In this guide
- Why NC's treble-damages framework changes the math on contested claims
- What N.C. Gen. Stat. § 75-1.1 actually requires
- How the unfair-claim-settlement regulations under § 58-63-15 connect
- The common-law bad-faith claim and what punitive damages may add
- Six UDTP red flags we look for in NC property claims
- The 4-year clock and other deadlines
- How Property People Law evaluates a NC bad-faith case
Key takeaways
- North Carolina's unfair and deceptive trade practices statute, N.C. Gen. Stat. § 75-1.1, applies to insurance claim handling. When a court finds the carrier violated it, damages may be tripled — and attorney's fees may be available on top.
- Treble damages aren't automatic. The property owner generally has to show an unfair or deceptive act in commerce that proximately caused injury. Conduct that violates NC's unfair-claim-settlement regulations under § 58-63-15 may also support a § 75-1.1 claim.
- NC also recognizes a separate common-law bad-faith tort claim. The contract claim, the UDTP claim, and the bad-faith tort claim often run side by side and target different aspects of the same conduct.
- The UDTP claim has a 4-year statute of limitations — longer than the contractual suit-limitation clause in most NC policies. That means UDTP remedies may remain available even after the underlying contract claim has time-barred.
- At Property People Law, we read NC policies and carrier correspondence at no cost. Our NC residential and commercial property damage work is generally on contingency, which means we only get paid from the recovery, not your pocket.

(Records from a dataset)
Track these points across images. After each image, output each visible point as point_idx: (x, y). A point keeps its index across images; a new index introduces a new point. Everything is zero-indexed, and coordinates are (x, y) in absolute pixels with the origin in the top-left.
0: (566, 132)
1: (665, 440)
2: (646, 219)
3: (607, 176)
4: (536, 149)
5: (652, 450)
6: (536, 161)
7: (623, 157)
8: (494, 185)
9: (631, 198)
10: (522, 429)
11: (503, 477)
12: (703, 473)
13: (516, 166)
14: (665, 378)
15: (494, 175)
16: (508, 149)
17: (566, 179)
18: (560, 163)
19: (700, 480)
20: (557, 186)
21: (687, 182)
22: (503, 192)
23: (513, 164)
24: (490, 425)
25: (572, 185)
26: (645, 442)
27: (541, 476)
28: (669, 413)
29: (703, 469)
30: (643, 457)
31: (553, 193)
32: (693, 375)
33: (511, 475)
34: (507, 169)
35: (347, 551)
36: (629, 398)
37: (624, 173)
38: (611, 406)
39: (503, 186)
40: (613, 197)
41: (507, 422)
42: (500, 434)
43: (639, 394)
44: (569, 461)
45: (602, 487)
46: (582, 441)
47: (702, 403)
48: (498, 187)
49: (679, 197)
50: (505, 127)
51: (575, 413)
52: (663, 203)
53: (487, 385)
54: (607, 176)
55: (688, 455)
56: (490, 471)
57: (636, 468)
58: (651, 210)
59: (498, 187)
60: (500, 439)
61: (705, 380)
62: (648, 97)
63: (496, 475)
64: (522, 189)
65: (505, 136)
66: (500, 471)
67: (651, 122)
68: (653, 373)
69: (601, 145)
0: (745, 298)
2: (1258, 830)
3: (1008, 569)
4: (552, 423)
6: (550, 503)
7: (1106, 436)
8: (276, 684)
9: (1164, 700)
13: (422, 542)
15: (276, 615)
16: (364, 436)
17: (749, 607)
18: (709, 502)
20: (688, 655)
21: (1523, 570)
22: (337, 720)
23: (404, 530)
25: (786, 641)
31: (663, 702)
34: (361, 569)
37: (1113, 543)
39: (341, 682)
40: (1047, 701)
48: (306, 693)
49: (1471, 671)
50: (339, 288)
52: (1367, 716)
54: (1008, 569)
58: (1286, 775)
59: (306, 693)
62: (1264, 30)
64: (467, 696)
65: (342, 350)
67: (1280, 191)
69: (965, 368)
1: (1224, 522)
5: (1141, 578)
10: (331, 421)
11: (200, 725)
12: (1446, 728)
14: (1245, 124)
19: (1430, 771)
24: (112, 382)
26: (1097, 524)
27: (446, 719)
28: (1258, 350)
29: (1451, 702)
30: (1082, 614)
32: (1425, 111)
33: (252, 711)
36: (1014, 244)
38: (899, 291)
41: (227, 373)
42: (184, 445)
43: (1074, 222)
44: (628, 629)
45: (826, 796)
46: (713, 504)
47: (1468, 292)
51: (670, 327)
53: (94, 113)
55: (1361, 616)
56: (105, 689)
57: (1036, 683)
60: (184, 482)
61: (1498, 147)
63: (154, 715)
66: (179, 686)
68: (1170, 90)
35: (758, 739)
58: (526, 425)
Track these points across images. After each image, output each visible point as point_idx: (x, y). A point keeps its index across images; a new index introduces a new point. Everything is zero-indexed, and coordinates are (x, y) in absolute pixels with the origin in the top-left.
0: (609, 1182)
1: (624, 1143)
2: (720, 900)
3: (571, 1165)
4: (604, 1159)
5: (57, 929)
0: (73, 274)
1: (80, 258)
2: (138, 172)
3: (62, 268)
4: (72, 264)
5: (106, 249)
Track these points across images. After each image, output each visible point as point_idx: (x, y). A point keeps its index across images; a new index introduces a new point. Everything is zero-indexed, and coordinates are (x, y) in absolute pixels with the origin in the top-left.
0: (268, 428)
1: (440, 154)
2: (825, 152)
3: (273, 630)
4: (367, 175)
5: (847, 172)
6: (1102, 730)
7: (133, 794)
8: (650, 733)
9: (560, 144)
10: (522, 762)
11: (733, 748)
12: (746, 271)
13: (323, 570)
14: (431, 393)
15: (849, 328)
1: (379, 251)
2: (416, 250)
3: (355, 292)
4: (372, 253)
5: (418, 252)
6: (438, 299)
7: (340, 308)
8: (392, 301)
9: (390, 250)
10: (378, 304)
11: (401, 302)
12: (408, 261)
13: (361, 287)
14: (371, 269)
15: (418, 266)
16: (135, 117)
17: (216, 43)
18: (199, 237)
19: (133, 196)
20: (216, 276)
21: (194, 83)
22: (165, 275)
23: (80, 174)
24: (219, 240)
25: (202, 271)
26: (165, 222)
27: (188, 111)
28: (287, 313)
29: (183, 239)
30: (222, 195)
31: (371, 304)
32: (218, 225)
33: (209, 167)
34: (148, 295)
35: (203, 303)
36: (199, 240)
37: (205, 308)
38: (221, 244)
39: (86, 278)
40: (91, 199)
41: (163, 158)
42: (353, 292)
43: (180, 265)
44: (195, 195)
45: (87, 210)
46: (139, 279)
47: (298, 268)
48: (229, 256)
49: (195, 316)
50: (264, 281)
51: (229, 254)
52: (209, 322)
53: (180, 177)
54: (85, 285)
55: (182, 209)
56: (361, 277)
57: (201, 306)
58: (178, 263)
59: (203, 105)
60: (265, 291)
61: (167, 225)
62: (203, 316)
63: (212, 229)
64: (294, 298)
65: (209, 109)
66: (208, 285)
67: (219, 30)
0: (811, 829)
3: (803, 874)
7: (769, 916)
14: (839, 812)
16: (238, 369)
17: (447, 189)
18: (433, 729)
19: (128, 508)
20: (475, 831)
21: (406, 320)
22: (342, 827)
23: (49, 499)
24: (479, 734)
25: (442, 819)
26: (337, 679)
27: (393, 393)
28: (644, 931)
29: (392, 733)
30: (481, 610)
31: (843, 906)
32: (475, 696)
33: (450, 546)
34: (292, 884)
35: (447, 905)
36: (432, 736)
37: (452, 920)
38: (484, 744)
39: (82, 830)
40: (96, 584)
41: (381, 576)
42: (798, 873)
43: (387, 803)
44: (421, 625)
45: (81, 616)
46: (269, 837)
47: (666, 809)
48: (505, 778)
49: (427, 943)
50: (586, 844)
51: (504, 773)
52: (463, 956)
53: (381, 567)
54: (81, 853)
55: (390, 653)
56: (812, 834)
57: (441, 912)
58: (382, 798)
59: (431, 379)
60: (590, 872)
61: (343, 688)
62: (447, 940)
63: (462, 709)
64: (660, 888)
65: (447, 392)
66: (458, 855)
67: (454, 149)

WORK TO DO:
A: Rewrite the paragraph of the guide that begins "The UDTP claim has a 4-year statute of limitations" in one shorter sentence that keeps its main facts.
B: In the records, output every line in the stretch from the line containing "16: (135, 117)" through the line containing "26: (337, 679)", with both of those lines included.

PER-TASK ANSWERS:
A: A UDTP claim can be brought within 4 years, which is longer than the suit-limitation clause in most NC policies, so UDTP remedies may still be available after the underlying contract claim is time-barred.

B:
16: (135, 117)
17: (216, 43)
18: (199, 237)
19: (133, 196)
20: (216, 276)
21: (194, 83)
22: (165, 275)
23: (80, 174)
24: (219, 240)
25: (202, 271)
26: (165, 222)
27: (188, 111)
28: (287, 313)
29: (183, 239)
30: (222, 195)
31: (371, 304)
32: (218, 225)
33: (209, 167)
34: (148, 295)
35: (203, 303)
36: (199, 240)
37: (205, 308)
38: (221, 244)
39: (86, 278)
40: (91, 199)
41: (163, 158)
42: (353, 292)
43: (180, 265)
44: (195, 195)
45: (87, 210)
46: (139, 279)
47: (298, 268)
48: (229, 256)
49: (195, 316)
50: (264, 281)
51: (229, 254)
52: (209, 322)
53: (180, 177)
54: (85, 285)
55: (182, 209)
56: (361, 277)
57: (201, 306)
58: (178, 263)
59: (203, 105)
60: (265, 291)
61: (167, 225)
62: (203, 316)
63: (212, 229)
64: (294, 298)
65: (209, 109)
66: (208, 285)
67: (219, 30)
0: (811, 829)
3: (803, 874)
7: (769, 916)
14: (839, 812)
16: (238, 369)
17: (447, 189)
18: (433, 729)
19: (128, 508)
20: (475, 831)
21: (406, 320)
22: (342, 827)
23: (49, 499)
24: (479, 734)
25: (442, 819)
26: (337, 679)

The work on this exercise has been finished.